Arthroscopy has become popular when diagnosing TFCC tears, that may account for DRUJ instability, and their subsequent treatment. Furthermore, arthroscopy is sensitive in the evaluation of the articulating surfaces of the distal radius and ulna as part of treatment strategy .
Only one classification can be found for DRUJ instability. Seo and colleagues suggested a classification based on the outcome of the stress test . Operative treatment is predominantly reserved for symptomatic laxity or spontaneous subluxation of the DRUJ.
Before considering operative treatment of DRUJ instability, patients’ symptoms must be evaluated thoroughly. Painless DRUJ instability occurs in about one third of the patients after a distal radius fracture . In asymptomatic DRUJ instability, a “wait and see” policy can be advocated [24,31]. If symptomatic DRUJ dislocation is diagnosed, conservative treatment will only be successful in the presence of a congruent DRUJ.
An acute dorsal dislocation can be reduced with digital pressure on the distal ulna combined with forceful supination. A full-arm cast should be maintained for 6 weeks. Conclusive evidence for the preferred wrist position is lacking [51, 52]. An acute volar dislocation should be reduced with digital pressure on the volar side in forceful pronation. Indications for operative treatment are interposition of soft tissue preventing manual reduction, a locked DRUJ or persisting DRUJ instability due to a fracture of the volar lip of the sigmoid notch . Open reduction techniques are described by Gibson and Cox [54,55]. Lesions in the IM, as seen in Essex-Lopresti injury, need stabilization of both the radial head and the DRUJ.

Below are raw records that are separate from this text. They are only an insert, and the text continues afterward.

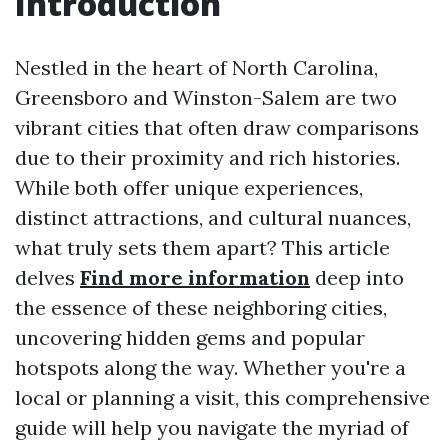
Introduction
Nestled in the heart of North Carolina,
Greensboro and Winston-Salem are two
vibrant cities that often draw comparisons
due to their proximity and rich histories.
While both offer unique experiences,
distinct attractions, and cultural nuances,
what truly sets them apart? This article
delves
Find more information
deep into
the essence of these neighboring cities,
uncovering hidden gems and popular
hotspots along the way. Whether you're a
local or planning a visit, this comprehensive
guide will help you navigate the myriad of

Chronic DRUJ instability can be treated by functional bracing if patients are unwilling or unfit for surgery .
For operative treatment of chronic DRUJ instability, both anatomical and non-anatomical techniques can be used. The first step in anatomic reconstruction consists of analysis of osseous alignment. Malalignment needs to be corrected if present. However, the need for re-insertion of a fractured or non-united ulnar styloid base is still a matter of debate. The second step is reconstruction of the intrinsic and extrinsic stabilizing structures, which can be done with open or arthroscopic procedures. When it is not possible to reconstruct the stabilizers, non-anatomic stabilization, using the surrounding tendons, may be indicated [57,58]. In general, results of non-anatomic treatment options, such as tenodesis using the flexor carpi ulnaris or the ECU tendon, are disappointing [59-61]. If non-anatomic DRUJ reconstructions give rise to complaints, several salvage procedures or ulnar head replacement have been suggested [62-67].
DRUJ instability is a common but frequently missed diagnosis. It is mostly associated with distal radius fractures. A malpositioned or lax distal ulna during physical examination, must give rise to suspicion of DRUJ instability. The presence of direct or indirect signs on conventional roentgenography may indicate DRUJ instability as well. Currently, CT scans are favored for further osseous radiologic evaluation, as is MR for ligamentous evaluation. If DRUJ instability is present, only one classification can be referred to. In acute situations, non-operative treatment can be successful after anatomical reduction. In operative treatment, the first step is restoration of anatomy by correction of osseous malalignment, followed by soft tissue repair. If not successful, non-anatomical stability should be provided, otherwise salvage procedures should be carried out.